While Aguilar’s roles on the court or fields were different in each season, in each of the Giants’ locker rooms his presence was always the same. There he was a leader.

“Everyone wants to talk about Dre Aguilar and what he did on the football field and basketball court and that’s all great, but he’s even a better person and a better leader and thats what he brought to our defense,” said Brian Burke, Marion’s defensive coordinator. “We had a great group of guys on defense, but Dre is just one of those that kids want to play with and want to rally around. He has that ‘it’ factor. Just a great young man.

“He didn’t lead by talking, he led by doing, which is the type of leadership I prefer,” Burke added. “He modeled behavior and modeled what we expect from our kids. He didn’t have to do a lot of talking but he had instant respect from all of his teammates every time he stepped on the field.”

Aguilar averaged just over six points and six rebounds per game, but his role for the Giants basketball team was also one of leadership and toughness. Aguilar scored just three points against 3A No. 1 Delta in the regional championship, but his 11 rebounds, four steals and tough interior defense was instrumental in handing the Eagles their first loss of the season and propelling the Giants into the final four.

“The mental toughness, the example he set on and off the court,” said James Blackmon, Marion’s basketball coach of Aguilar. “He gave 100 percent every single game and he brought that mental toughness to our team.

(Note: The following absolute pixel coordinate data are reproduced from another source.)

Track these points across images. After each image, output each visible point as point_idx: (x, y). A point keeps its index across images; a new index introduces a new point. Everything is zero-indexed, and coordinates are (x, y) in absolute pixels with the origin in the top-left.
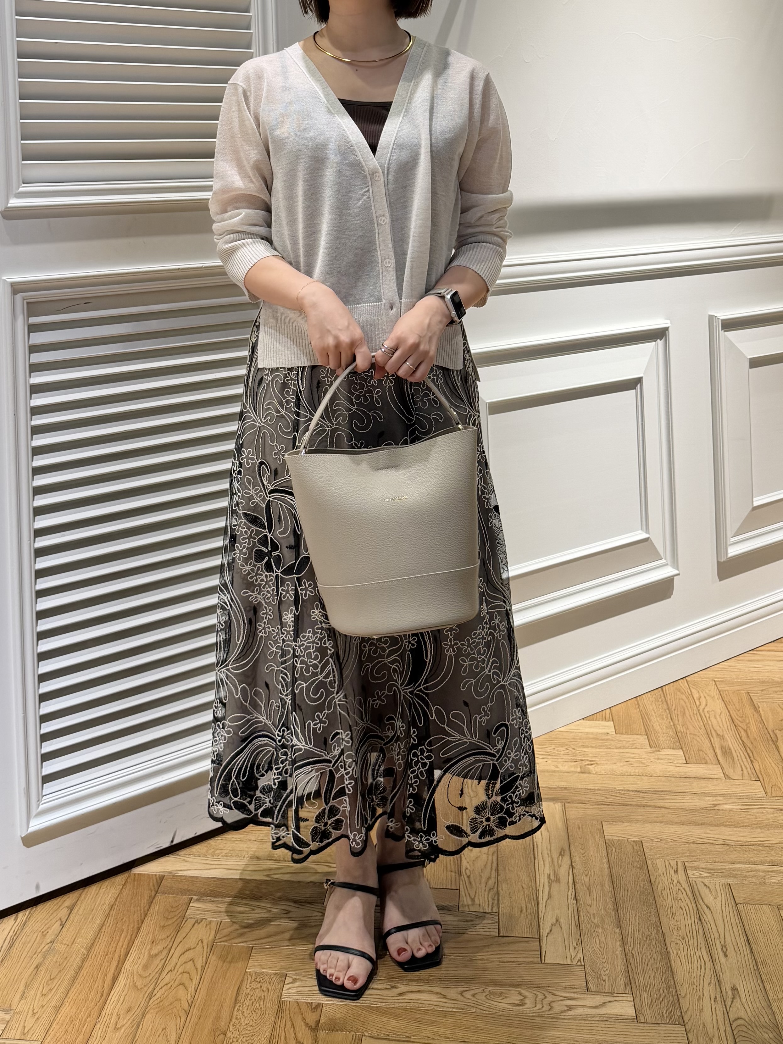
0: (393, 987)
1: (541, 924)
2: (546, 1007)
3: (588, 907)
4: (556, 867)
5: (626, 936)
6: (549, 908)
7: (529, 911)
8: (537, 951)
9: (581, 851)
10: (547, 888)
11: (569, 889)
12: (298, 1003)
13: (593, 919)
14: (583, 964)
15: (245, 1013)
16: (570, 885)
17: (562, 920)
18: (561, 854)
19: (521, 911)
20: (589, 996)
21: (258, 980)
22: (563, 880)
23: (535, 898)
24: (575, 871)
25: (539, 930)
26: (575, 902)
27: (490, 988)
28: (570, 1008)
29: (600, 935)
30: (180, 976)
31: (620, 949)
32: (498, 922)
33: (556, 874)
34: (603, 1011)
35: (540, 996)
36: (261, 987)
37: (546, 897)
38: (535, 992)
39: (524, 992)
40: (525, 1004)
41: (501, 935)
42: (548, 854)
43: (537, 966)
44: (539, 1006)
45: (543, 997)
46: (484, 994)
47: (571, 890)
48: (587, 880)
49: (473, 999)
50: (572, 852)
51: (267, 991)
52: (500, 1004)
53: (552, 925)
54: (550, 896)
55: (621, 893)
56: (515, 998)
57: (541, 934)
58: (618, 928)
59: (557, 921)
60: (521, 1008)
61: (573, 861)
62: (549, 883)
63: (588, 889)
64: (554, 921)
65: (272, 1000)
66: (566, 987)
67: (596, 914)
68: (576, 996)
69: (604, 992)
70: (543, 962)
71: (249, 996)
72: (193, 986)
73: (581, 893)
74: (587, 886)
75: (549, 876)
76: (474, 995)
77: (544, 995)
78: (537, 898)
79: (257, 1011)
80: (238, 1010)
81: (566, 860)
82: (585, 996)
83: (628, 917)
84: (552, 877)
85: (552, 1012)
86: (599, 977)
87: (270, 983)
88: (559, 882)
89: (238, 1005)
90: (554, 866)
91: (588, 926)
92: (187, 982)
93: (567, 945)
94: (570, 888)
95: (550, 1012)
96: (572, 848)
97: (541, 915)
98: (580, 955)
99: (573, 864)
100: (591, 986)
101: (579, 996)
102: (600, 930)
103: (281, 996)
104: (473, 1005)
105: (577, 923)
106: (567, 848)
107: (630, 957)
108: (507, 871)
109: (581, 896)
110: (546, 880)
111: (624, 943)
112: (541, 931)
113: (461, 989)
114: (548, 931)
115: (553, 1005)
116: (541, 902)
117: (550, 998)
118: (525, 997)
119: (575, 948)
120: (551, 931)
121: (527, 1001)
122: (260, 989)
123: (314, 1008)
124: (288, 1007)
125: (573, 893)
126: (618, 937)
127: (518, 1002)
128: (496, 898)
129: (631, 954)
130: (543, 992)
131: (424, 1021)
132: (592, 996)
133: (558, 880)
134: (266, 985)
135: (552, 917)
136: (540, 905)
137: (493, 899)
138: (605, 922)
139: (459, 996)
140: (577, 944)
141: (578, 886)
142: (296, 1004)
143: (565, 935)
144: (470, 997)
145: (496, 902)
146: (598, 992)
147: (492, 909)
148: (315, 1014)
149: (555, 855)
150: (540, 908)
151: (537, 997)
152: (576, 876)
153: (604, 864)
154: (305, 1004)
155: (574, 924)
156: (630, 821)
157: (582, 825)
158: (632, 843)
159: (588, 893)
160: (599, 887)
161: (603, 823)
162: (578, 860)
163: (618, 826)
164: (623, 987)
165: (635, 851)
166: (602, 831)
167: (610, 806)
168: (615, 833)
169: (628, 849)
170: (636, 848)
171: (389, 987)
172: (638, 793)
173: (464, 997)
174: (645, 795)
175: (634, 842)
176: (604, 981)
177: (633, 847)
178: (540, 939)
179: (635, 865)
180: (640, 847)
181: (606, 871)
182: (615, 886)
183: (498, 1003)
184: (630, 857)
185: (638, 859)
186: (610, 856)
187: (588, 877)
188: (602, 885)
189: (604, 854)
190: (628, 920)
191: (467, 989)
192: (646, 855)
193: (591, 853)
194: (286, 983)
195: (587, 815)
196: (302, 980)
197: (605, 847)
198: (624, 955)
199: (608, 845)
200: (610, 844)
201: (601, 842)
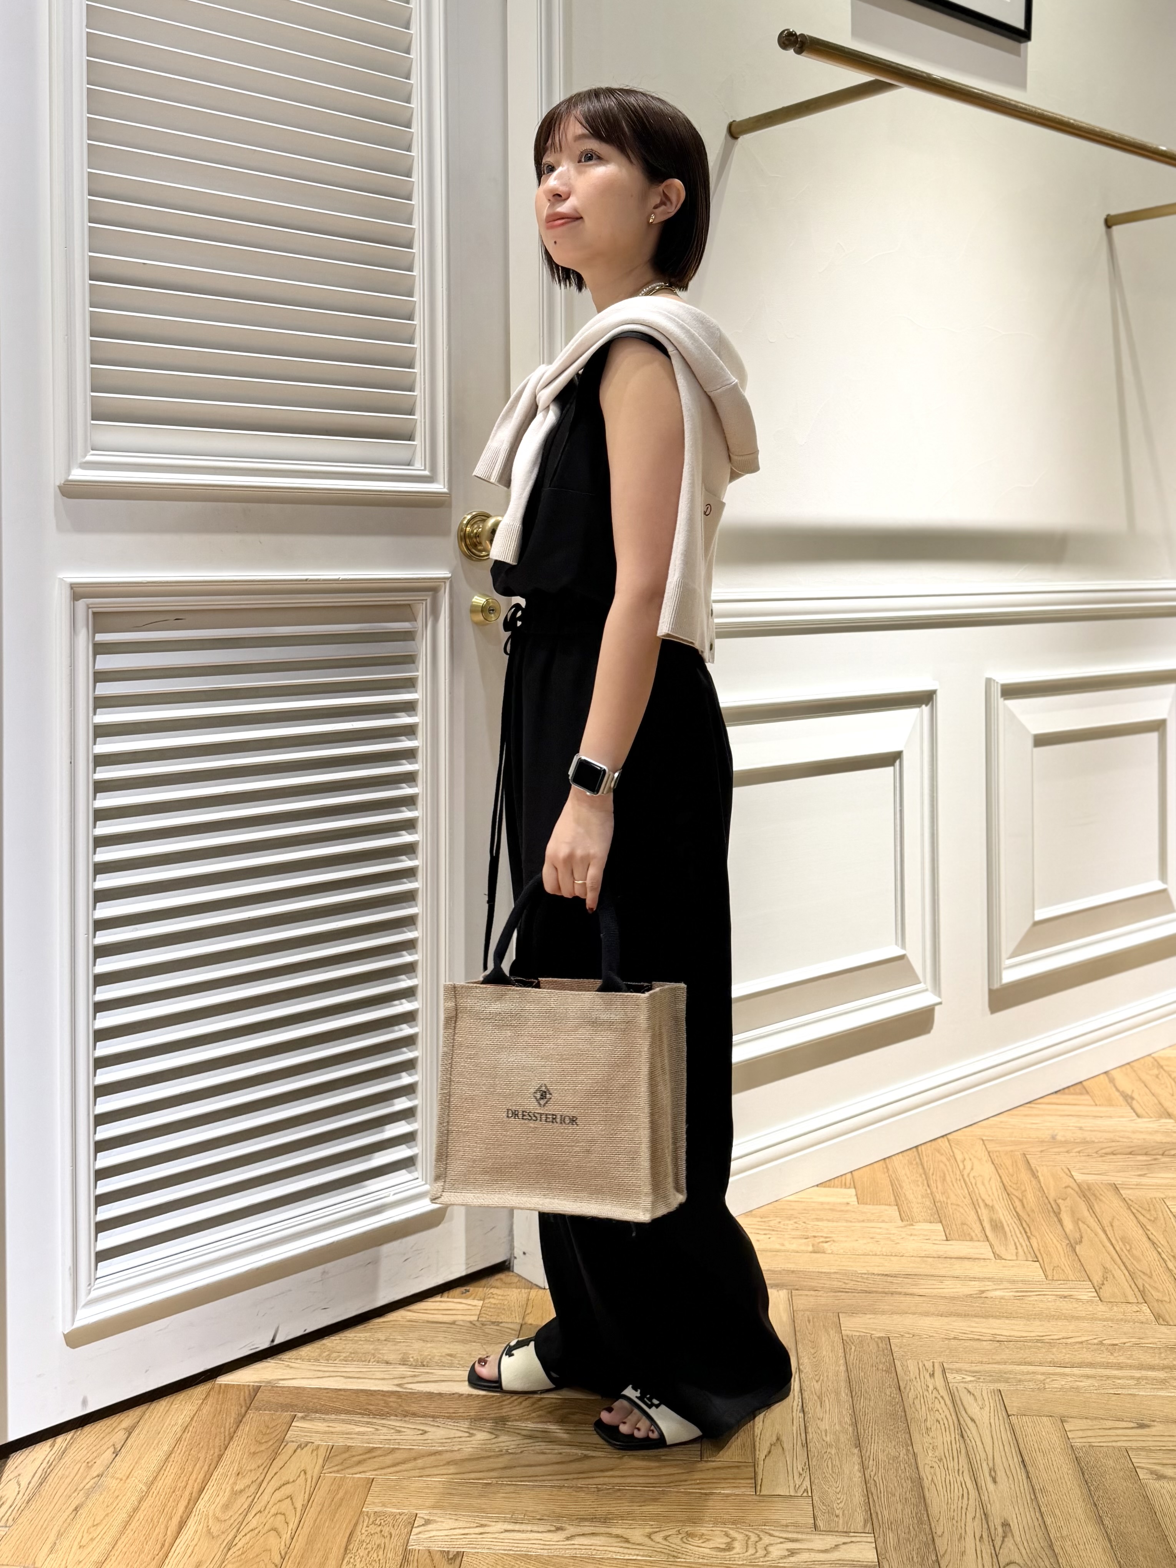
0: (558, 1529)
1: (757, 1444)
2: (761, 1553)
3: (818, 1423)
5: (867, 1457)
6: (766, 1424)
8: (752, 1479)
12: (429, 1551)
13: (824, 1437)
14: (810, 1494)
17: (784, 1439)
20: (817, 1537)
21: (379, 1522)
24: (802, 1375)
25: (755, 1451)
27: (687, 1528)
28: (793, 1553)
29: (833, 1457)
30: (274, 1517)
31: (859, 1474)
34: (835, 1556)
35: (754, 1538)
36: (382, 1531)
38: (747, 1533)
39: (732, 1533)
40: (734, 1548)
41: (704, 1459)
43: (750, 1499)
44: (751, 1551)
45: (757, 1539)
46: (679, 1536)
47: (797, 1403)
48: (817, 1387)
49: (664, 1542)
50: (798, 1351)
51: (390, 1535)
52: (701, 1549)
53: (771, 1445)
55: (862, 1403)
56: (721, 1541)
57: (757, 1457)
58: (856, 1448)
59: (778, 1439)
60: (727, 1553)
63: (818, 1398)
64: (774, 1439)
65: (396, 1548)
66: (786, 1526)
67: (828, 1431)
68: (799, 1536)
69: (837, 1531)
70: (758, 1493)
71: (365, 1544)
72: (289, 1532)
73: (810, 1404)
74: (817, 1395)
76: (665, 1538)
77: (759, 1536)
82: (813, 1537)
83: (870, 1434)
85: (769, 1559)
86: (831, 1511)
87: (394, 1526)
89: (351, 1555)
91: (819, 1446)
92: (281, 1526)
93: (790, 1470)
98: (807, 1484)
99: (801, 1367)
100: (820, 1523)
101: (804, 1536)
102: (833, 1451)
103: (409, 1541)
104: (665, 1549)
105: (804, 1442)
107: (871, 1484)
109: (809, 1407)
111: (864, 1468)
112: (757, 1452)
113: (648, 1530)
114: (765, 1452)
115: (770, 1549)
117: (766, 1540)
118: (734, 1540)
119: (800, 1474)
120: (770, 1452)
121: (737, 1544)
122: (380, 1534)
123: (452, 1557)
124: (417, 1556)
126: (856, 1459)
127: (724, 1547)
129: (873, 1482)
130: (757, 1532)
132: (821, 1537)
134: (388, 1528)
135: (771, 1437)
138: (839, 1441)
139: (646, 1539)
140: (803, 1470)
141: (806, 1394)
142: (427, 1552)
143: (788, 1458)
144: (661, 1540)
146: (830, 1532)
148: (452, 1566)
151: (749, 1539)
152: (804, 1382)
153: (839, 1366)
154: (439, 1553)
155: (799, 1443)
156: (874, 1312)
157: (813, 1318)
158: (876, 1339)
159: (819, 1404)
160: (833, 1395)
161: (840, 1315)
162: (806, 1361)
163: (858, 1319)
164: (862, 1524)
165: (881, 1349)
166: (838, 1325)
167: (849, 1294)
168: (855, 1327)
169: (871, 1347)
170: (880, 1345)
171: (553, 1529)
172: (886, 1278)
173: (652, 1540)
174: (894, 1280)
175: (879, 1338)
176: (837, 1516)
177: (878, 1345)
178: (755, 1465)
179: (880, 1367)
180: (886, 1345)
181: (843, 1375)
182: (854, 1393)
183: (697, 1548)
184: (874, 1357)
185: (884, 1360)
186: (848, 1356)
187: (819, 1383)
188: (837, 1394)
189: (841, 1353)
190: (869, 1437)
191: (658, 1530)
192: (895, 1355)
193: (824, 1353)
194: (415, 1525)
195: (820, 1305)
196: (438, 1522)
197: (842, 1344)
198: (863, 1483)
199: (845, 1343)
200: (848, 1341)
201: (837, 1339)
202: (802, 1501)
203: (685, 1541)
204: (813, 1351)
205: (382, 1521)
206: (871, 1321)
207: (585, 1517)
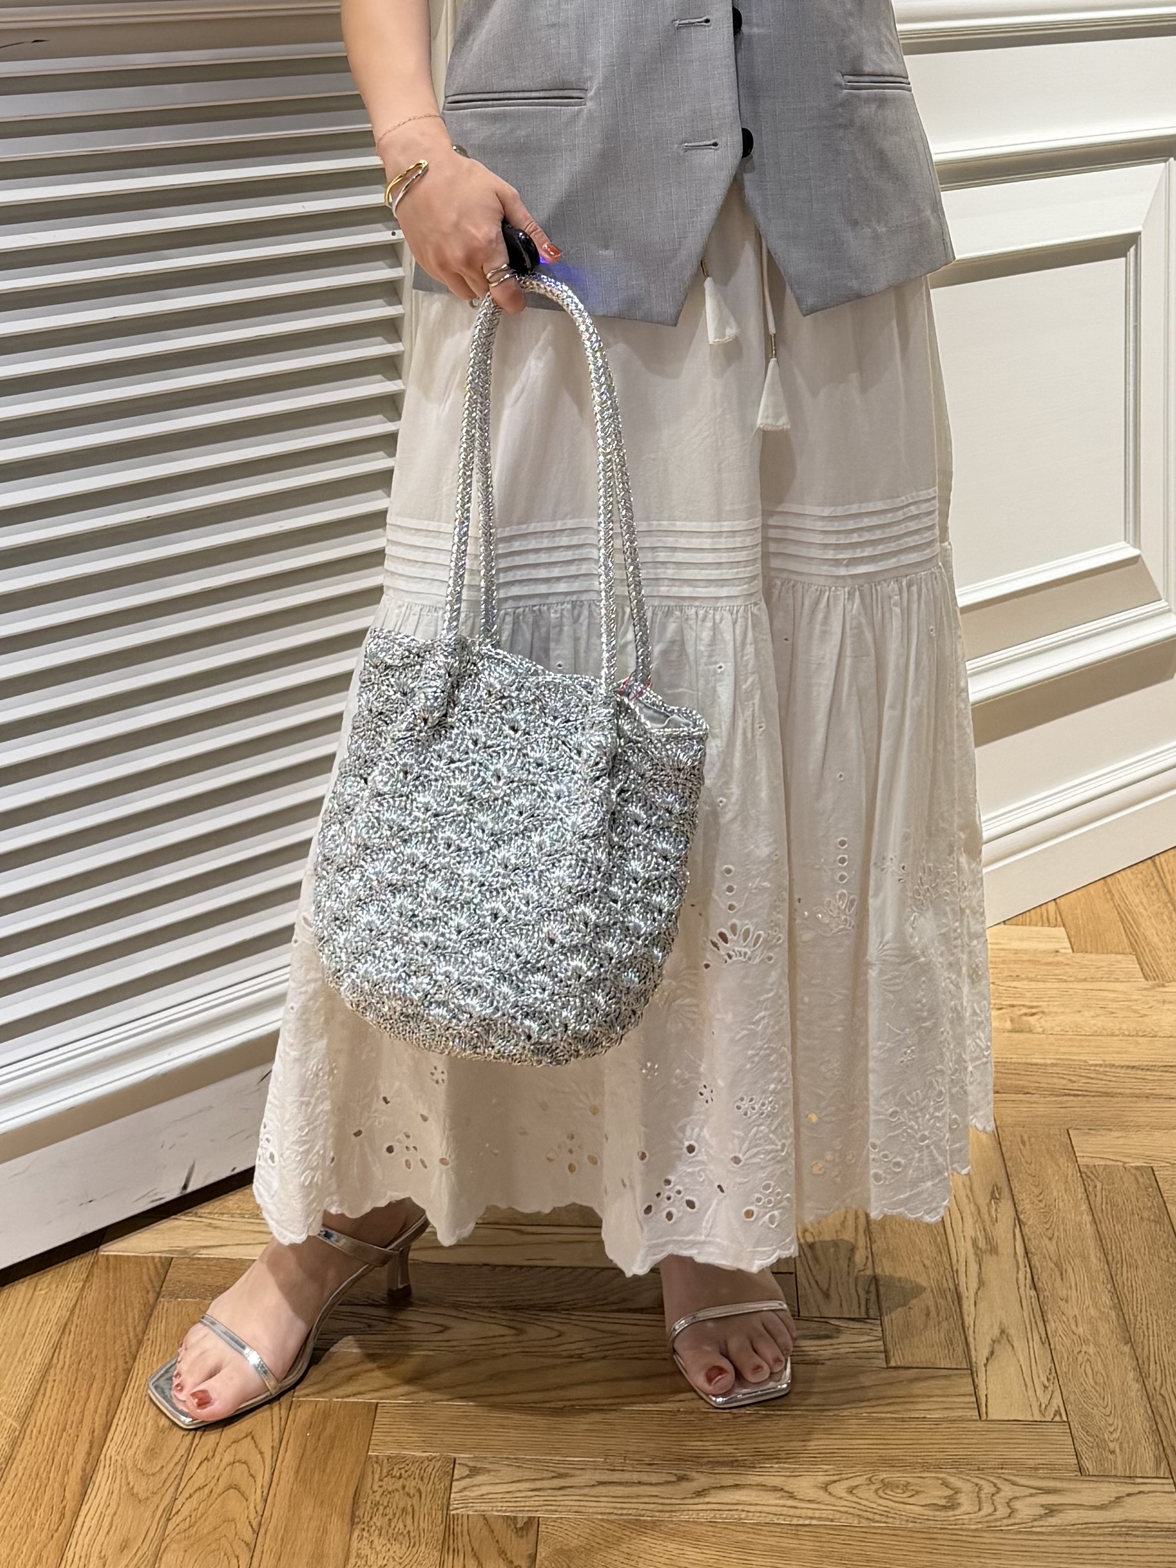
0: (681, 1479)
1: (971, 1339)
2: (1002, 1511)
3: (1062, 1303)
4: (988, 1223)
5: (1145, 1359)
6: (982, 1305)
7: (943, 1314)
8: (971, 1395)
9: (1034, 1190)
10: (973, 1268)
11: (1018, 1267)
12: (485, 1519)
13: (1074, 1327)
14: (1065, 1419)
15: (376, 1543)
16: (1020, 1260)
17: (1012, 1331)
18: (993, 1197)
19: (928, 1315)
20: (1086, 1485)
21: (396, 1472)
22: (1005, 1248)
23: (952, 1287)
24: (1026, 1230)
25: (969, 1350)
26: (1033, 1293)
27: (883, 1476)
28: (1051, 1510)
29: (1093, 1360)
30: (229, 1467)
31: (1136, 1386)
32: (883, 1338)
33: (988, 1239)
34: (1116, 1514)
35: (988, 1489)
36: (404, 1487)
37: (974, 1285)
38: (976, 1480)
39: (954, 1481)
40: (959, 1504)
41: (893, 1364)
42: (967, 1196)
43: (972, 1425)
44: (987, 1509)
45: (993, 1490)
46: (873, 1487)
47: (1023, 1273)
48: (1052, 1247)
49: (850, 1497)
50: (1015, 1191)
51: (418, 1494)
52: (908, 1506)
53: (994, 1342)
54: (981, 1283)
55: (1125, 1274)
56: (937, 1494)
57: (974, 1360)
58: (1126, 1343)
59: (1003, 1332)
60: (951, 1513)
61: (1020, 1209)
62: (976, 1254)
63: (1056, 1264)
64: (997, 1332)
65: (430, 1514)
66: (1036, 1469)
67: (1079, 1318)
68: (1058, 1484)
69: (1115, 1476)
70: (984, 1417)
71: (381, 1508)
72: (259, 1491)
73: (1044, 1274)
74: (1054, 1259)
75: (975, 1243)
76: (851, 1491)
77: (995, 1485)
78: (956, 1287)
79: (400, 1538)
80: (360, 1538)
81: (1006, 1206)
82: (1079, 1485)
83: (1145, 1323)
84: (982, 1244)
85: (1017, 1521)
86: (1101, 1445)
87: (422, 1479)
88: (997, 1254)
89: (361, 1526)
90: (983, 1221)
91: (1067, 1342)
92: (244, 1482)
93: (1028, 1380)
94: (1021, 1266)
95: (1012, 1521)
96: (1014, 1183)
97: (969, 1321)
98: (1057, 1401)
99: (1022, 1217)
100: (1088, 1464)
101: (1065, 1485)
102: (1091, 1349)
103: (449, 1504)
104: (851, 1510)
105: (1043, 1336)
106: (1003, 1184)
107: (1158, 1402)
108: (889, 1234)
109: (1044, 1281)
110: (971, 1251)
111: (1142, 1376)
112: (973, 1352)
113: (822, 1479)
114: (986, 1353)
115: (1017, 1505)
116: (965, 1294)
117: (1007, 1491)
118: (957, 1491)
119: (1045, 1387)
120: (992, 1353)
121: (962, 1499)
122: (401, 1492)
123: (522, 1528)
124: (465, 1528)
125: (1029, 1275)
126: (1128, 1362)
127: (943, 1502)
128: (873, 1288)
129: (1159, 1397)
130: (992, 1479)
131: (753, 1547)
132: (1092, 1485)
133: (994, 1250)
134: (414, 1483)
135: (992, 1326)
136: (964, 1300)
137: (868, 1292)
138: (1098, 1333)
139: (821, 1493)
140: (1048, 1380)
141: (1035, 1260)
142: (482, 1519)
143: (1021, 1359)
144: (844, 1495)
145: (873, 1297)
146: (1104, 1476)
147: (867, 1312)
148: (524, 1541)
149: (983, 1201)
150: (965, 1307)
151: (980, 1489)
152: (1029, 1239)
153: (1082, 1214)
154: (501, 1521)
155: (1036, 1337)
156: (1124, 1127)
157: (1029, 1138)
158: (1133, 1171)
159: (1058, 1274)
160: (1077, 1261)
161: (1071, 1132)
162: (1029, 1206)
163: (1100, 1138)
164: (1151, 1464)
165: (1143, 1186)
166: (1070, 1148)
167: (1080, 1098)
168: (1096, 1152)
169: (1126, 1185)
170: (1141, 1180)
171: (674, 1479)
172: (1133, 1072)
173: (830, 1494)
174: (1149, 1075)
175: (1137, 1168)
176: (1112, 1452)
177: (1136, 1179)
178: (972, 1372)
179: (1146, 1214)
180: (1149, 1179)
181: (1089, 1229)
182: (1110, 1258)
183: (901, 1506)
184: (1134, 1199)
185: (1150, 1204)
186: (1092, 1198)
187: (1054, 1242)
188: (1085, 1258)
189: (1081, 1195)
190: (1145, 1327)
191: (836, 1478)
192: (1165, 1195)
193: (1055, 1194)
194: (455, 1478)
195: (1037, 1116)
196: (489, 1471)
197: (1080, 1179)
198: (1145, 1398)
199: (1085, 1175)
200: (1089, 1174)
201: (1071, 1171)
202: (1055, 1429)
203: (880, 1492)
204: (1036, 1191)
205: (403, 1471)
206: (1121, 1141)
207: (721, 1459)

“It helped when you’ve got a young team and you’ve got seniors setting the example,” Blackmon added. “Our young guys really looked up to him.”

Aguilar appeared in 20 of the Giants’ 30 baseball games and started all three of the sectional contests. His diving catch along the right field line in the fifth inning against Norwell preserved a shutout and helped propel Marion to its first sectional win since 2008.

“He was one that would never complain about anything,” first-year Marion baseball coach Mark Fagan said. “If he was in the lineup he was fine with it, if he wasn’t in the lineup he was good. That’s a big part, especially when you’re trying to keep 15 kids happy. For him to come into the dugout everyday and be positive, whether he was going to play or not, that was a big help for us.”

Aguilar’s next phase of life will soon begin as he takes his talent on the football field to the University of Indianapolis. On the field he’s got pretty a pretty simple goal.

“I want to find a spot as soon as possible. I want to get a spot and be secured,” Aguilar said. “I just want to do what I can to support the team.

“I want to continue want to their winning legacy and build upon that and hopefully get a championship,” he continued. “That’s the ultimate goal, at least in my opinion.”

While he has dreams of playing beyond college, first and foremost earning a degree in engineering will be Aguilar’s top priority. He’s still unsure what type of engineering he wants to study, but is leaning toward either mechanical or electrical.

“I know mechanical you have to get down and get your hands dirty and I’m that type of person,” he said. “I am more of hands on, but then I do enjoy all of the technological advances in the world. I feel like the electrical base would interesting too to see what development is to come.

“The idea of being able to create something and using your imagination to impact the world. I feel like that’s what we remain on this Earth to do,” Aguilar added.

When asked what the he’ll take away most from his senior year, Aguilar’s answer wasn’t all that suprising.

“Just the relationships I had with the teams,” he said. “We all bonded in a unique way and I feel like without that chemistry, you know, we wouldn’t have been able to get as far.

“It sucks we didn’t make it all the way but it is memories that last forever.”